* Task brief *
Here are records with pictures in them. Copy all of them exactly and leave the pictures out.

* Supplied records *
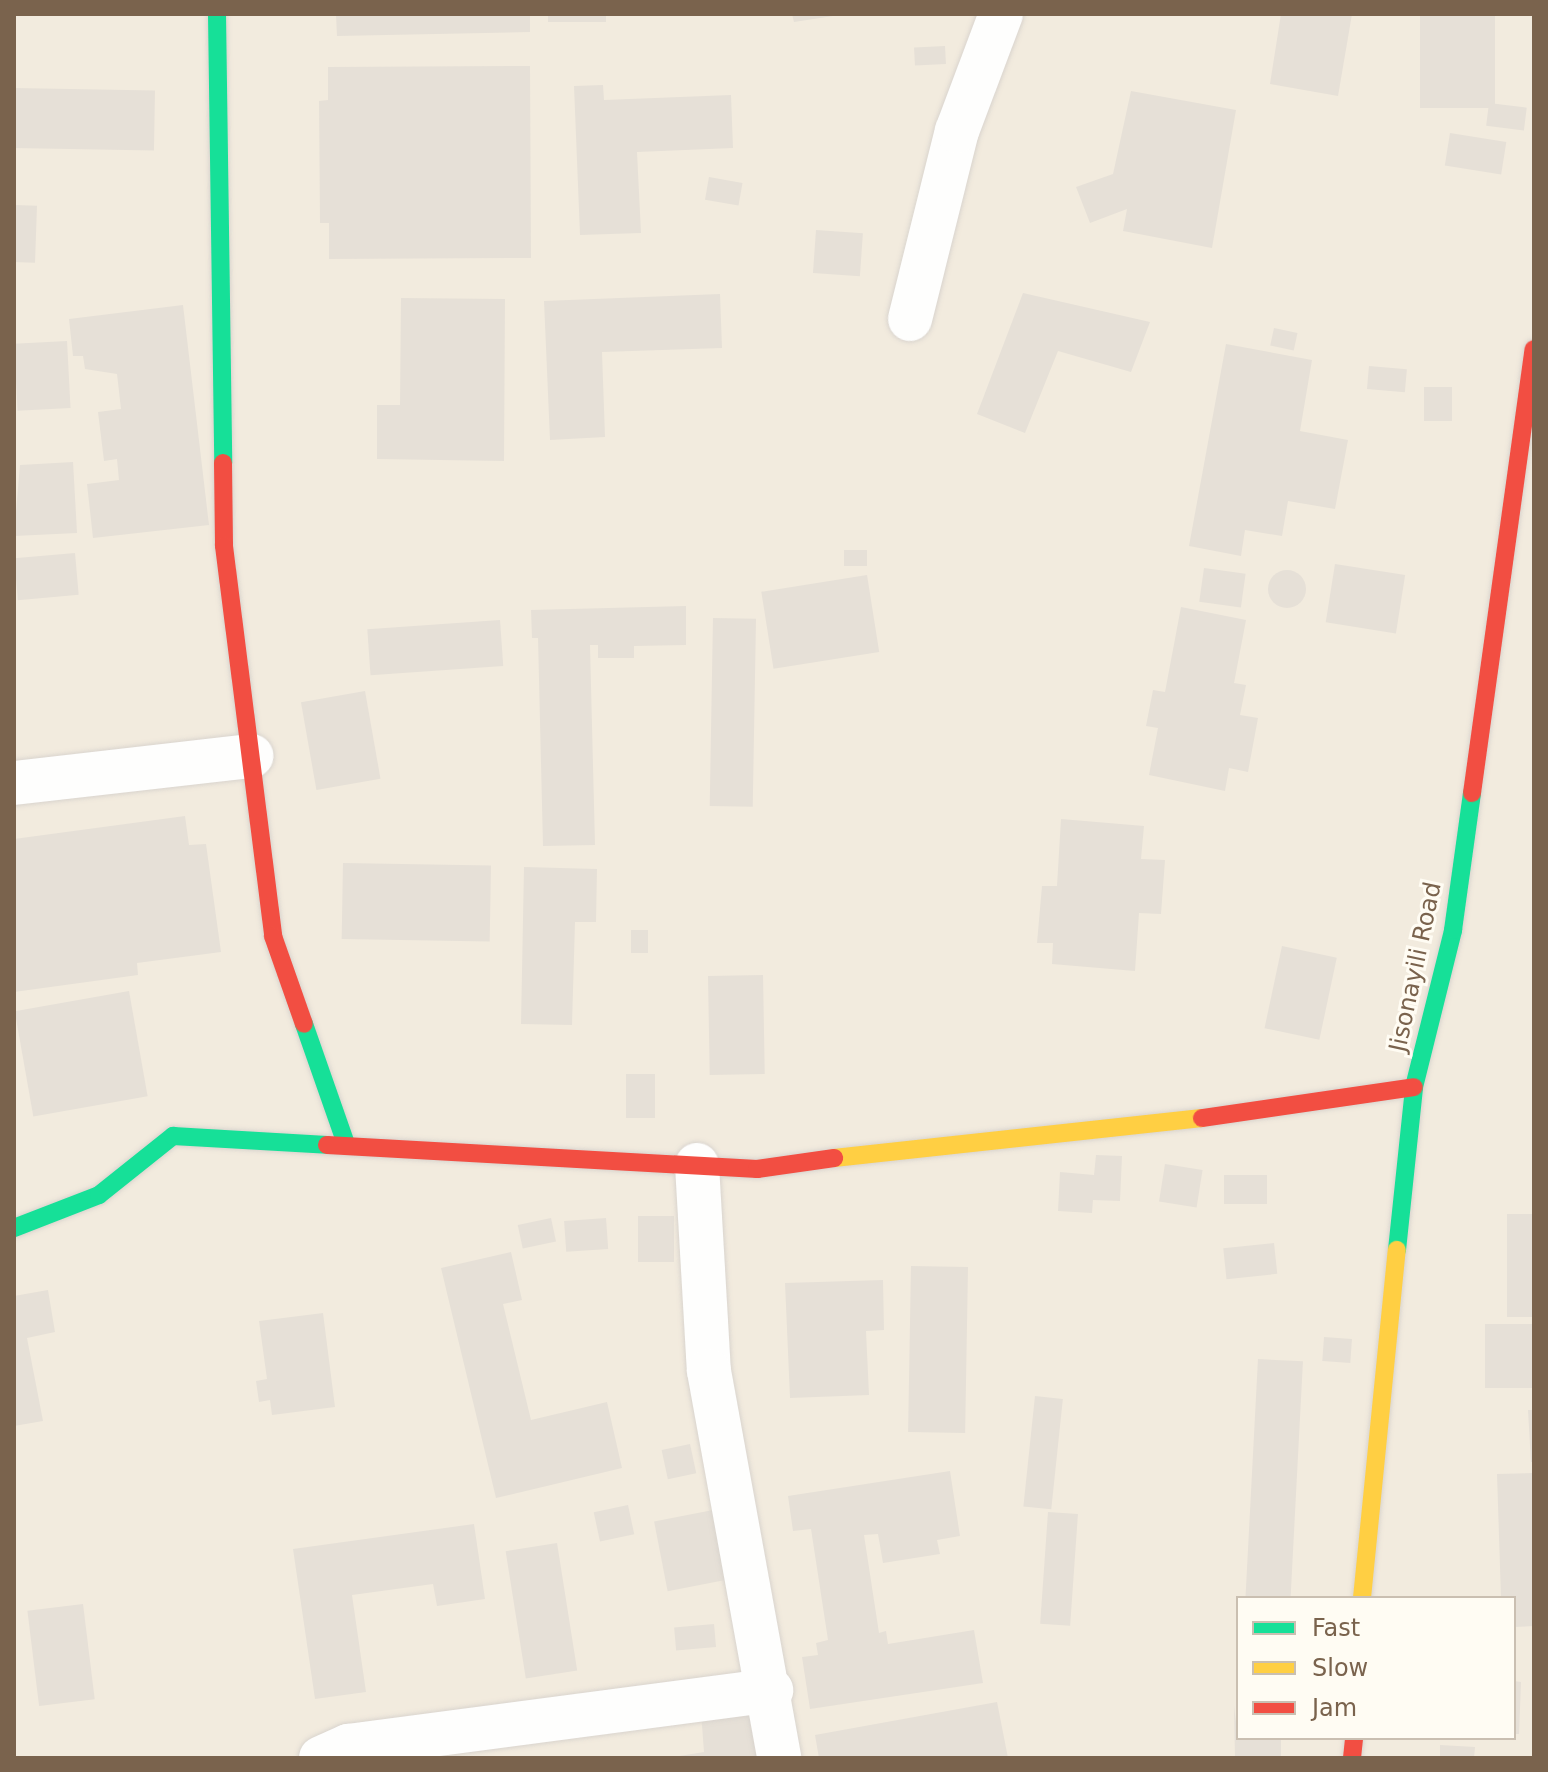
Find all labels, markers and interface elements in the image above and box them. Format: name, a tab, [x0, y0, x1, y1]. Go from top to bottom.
street label: Jisonayili Road	[1384, 879, 1448, 1055]
legend	[1236, 1596, 1516, 1740]
text: Fast	[1312, 1614, 1360, 1642]
text: Slow	[1312, 1654, 1368, 1682]
text: Jam	[1312, 1694, 1357, 1722]

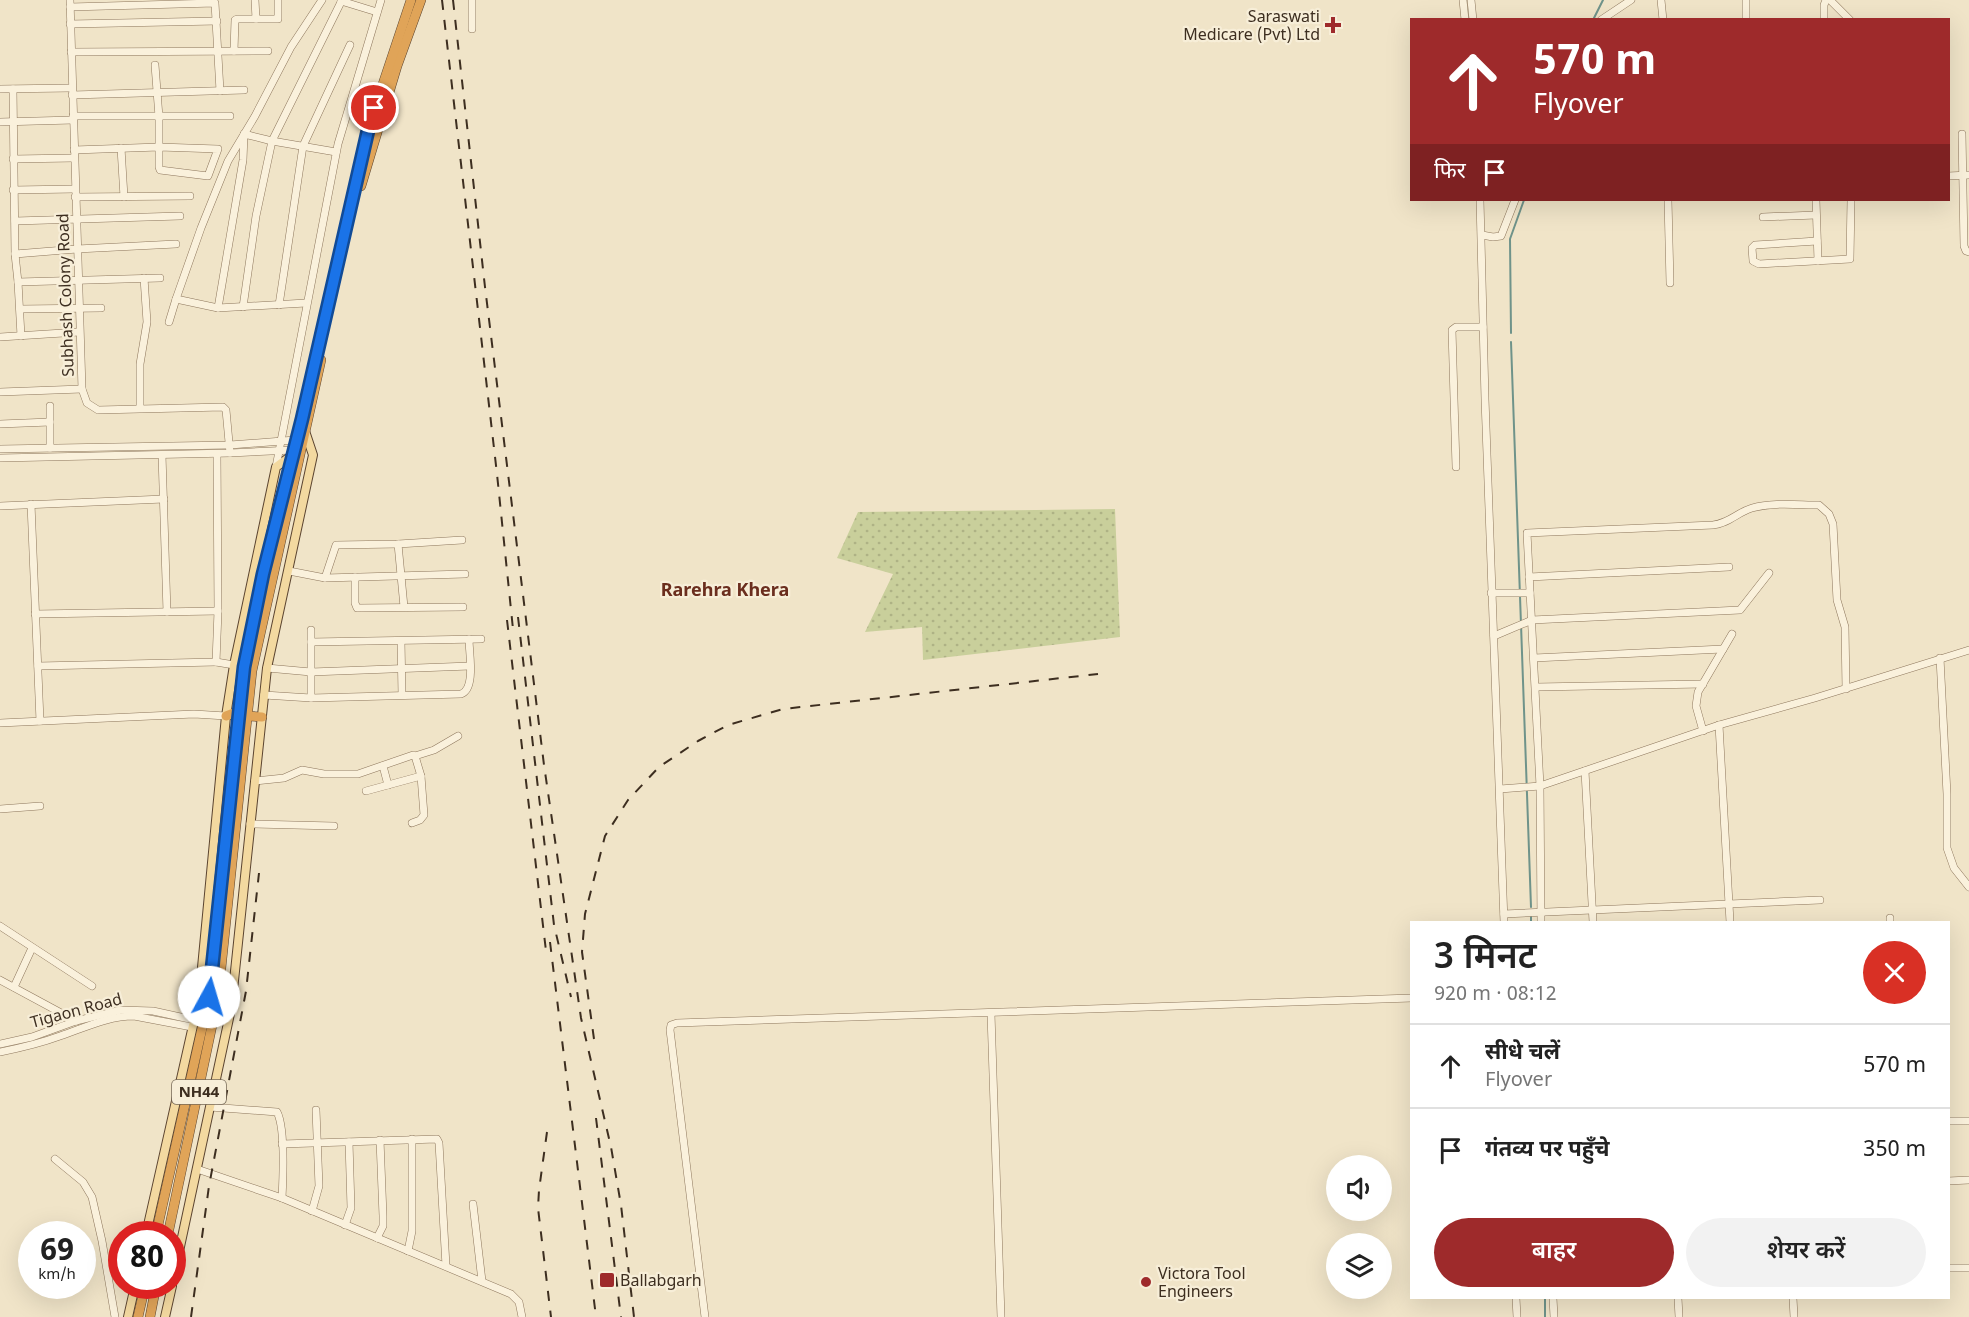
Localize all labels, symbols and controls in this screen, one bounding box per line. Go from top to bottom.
place label: Saraswati Medicare (Pvt) Ltd [1183,8,1320,47]
marker: Saraswati Medicare (Pvt) Ltd [1324,16,1342,34]
text: 570 m [1533,36,1656,91]
icon: ahead [1434,42,1512,120]
pin [348,82,399,133]
text: Flyover [1533,89,1624,124]
icon: arrive [357,91,390,124]
icon: arrive [1478,156,1511,189]
text: फिर [1434,158,1466,187]
street label: Subhash Colony Road [54,213,81,377]
district label: Rarehra Khera [661,580,789,603]
text: 3 मिनट [1434,936,1537,983]
button: close [1863,941,1926,1004]
position arrow [177,965,241,1029]
text: 920 m · 08:12 [1434,982,1557,1008]
street label: Tigaon Road [29,990,125,1035]
text: सीधे चलें [1485,1039,1560,1068]
icon: ahead [1434,1050,1467,1083]
text: 570 m [1863,1052,1926,1081]
text: Flyover [1485,1068,1552,1094]
road number: NH44 [172,1080,226,1104]
icon: arrive [1434,1134,1467,1167]
text: गंतव्य पर पहुँचे [1485,1136,1610,1165]
text: 350 m [1863,1136,1926,1165]
map controls [1326,1155,1392,1299]
button: sound [1326,1155,1392,1221]
button: बाहर [1434,1218,1674,1287]
button: शेयर करें [1686,1218,1926,1287]
speed limit sign: 80 [108,1221,186,1299]
text: 69 [40,1233,74,1272]
button: layers [1326,1233,1392,1299]
place label: Victora Tool Engineers [1158,1265,1246,1304]
text: km/h [38,1266,76,1285]
marker: Ballabgarh [598,1271,616,1289]
place label: Ballabgarh [620,1272,702,1293]
marker: Victora Tool Engineers [1139,1275,1153,1289]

* Problem solution *
Find all labels, markers and interface elements in the image above and box them. Format: name, a tab, [x0, y0, x1, y1]. Go from top to bottom.
street label: Jisonayili Road	[1384, 879, 1448, 1055]
legend	[1236, 1596, 1516, 1740]
text: Fast	[1312, 1614, 1360, 1642]
text: Slow	[1312, 1654, 1368, 1682]
text: Jam	[1312, 1694, 1357, 1722]

Localize all labels, symbols and controls in this screen, one bounding box per line. Go from top to bottom.
place label: Saraswati Medicare (Pvt) Ltd [1183,8,1320,47]
marker: Saraswati Medicare (Pvt) Ltd [1324,16,1342,34]
text: 570 m [1533,36,1656,91]
icon: ahead [1434,42,1512,120]
pin [348,82,399,133]
text: Flyover [1533,89,1624,124]
icon: arrive [357,91,390,124]
icon: arrive [1478,156,1511,189]
text: फिर [1434,158,1466,187]
street label: Subhash Colony Road [54,213,81,377]
district label: Rarehra Khera [661,580,789,603]
text: 3 मिनट [1434,936,1537,983]
button: close [1863,941,1926,1004]
position arrow [177,965,241,1029]
text: 920 m · 08:12 [1434,982,1557,1008]
street label: Tigaon Road [29,990,125,1035]
text: सीधे चलें [1485,1039,1560,1068]
icon: ahead [1434,1050,1467,1083]
text: 570 m [1863,1052,1926,1081]
text: Flyover [1485,1068,1552,1094]
road number: NH44 [172,1080,226,1104]
icon: arrive [1434,1134,1467,1167]
text: गंतव्य पर पहुँचे [1485,1136,1610,1165]
text: 350 m [1863,1136,1926,1165]
map controls [1326,1155,1392,1299]
button: sound [1326,1155,1392,1221]
button: बाहर [1434,1218,1674,1287]
button: शेयर करें [1686,1218,1926,1287]
speed limit sign: 80 [108,1221,186,1299]
text: 69 [40,1233,74,1272]
button: layers [1326,1233,1392,1299]
place label: Victora Tool Engineers [1158,1265,1246,1304]
text: km/h [38,1266,76,1285]
marker: Ballabgarh [598,1271,616,1289]
place label: Ballabgarh [620,1272,702,1293]
marker: Victora Tool Engineers [1139,1275,1153,1289]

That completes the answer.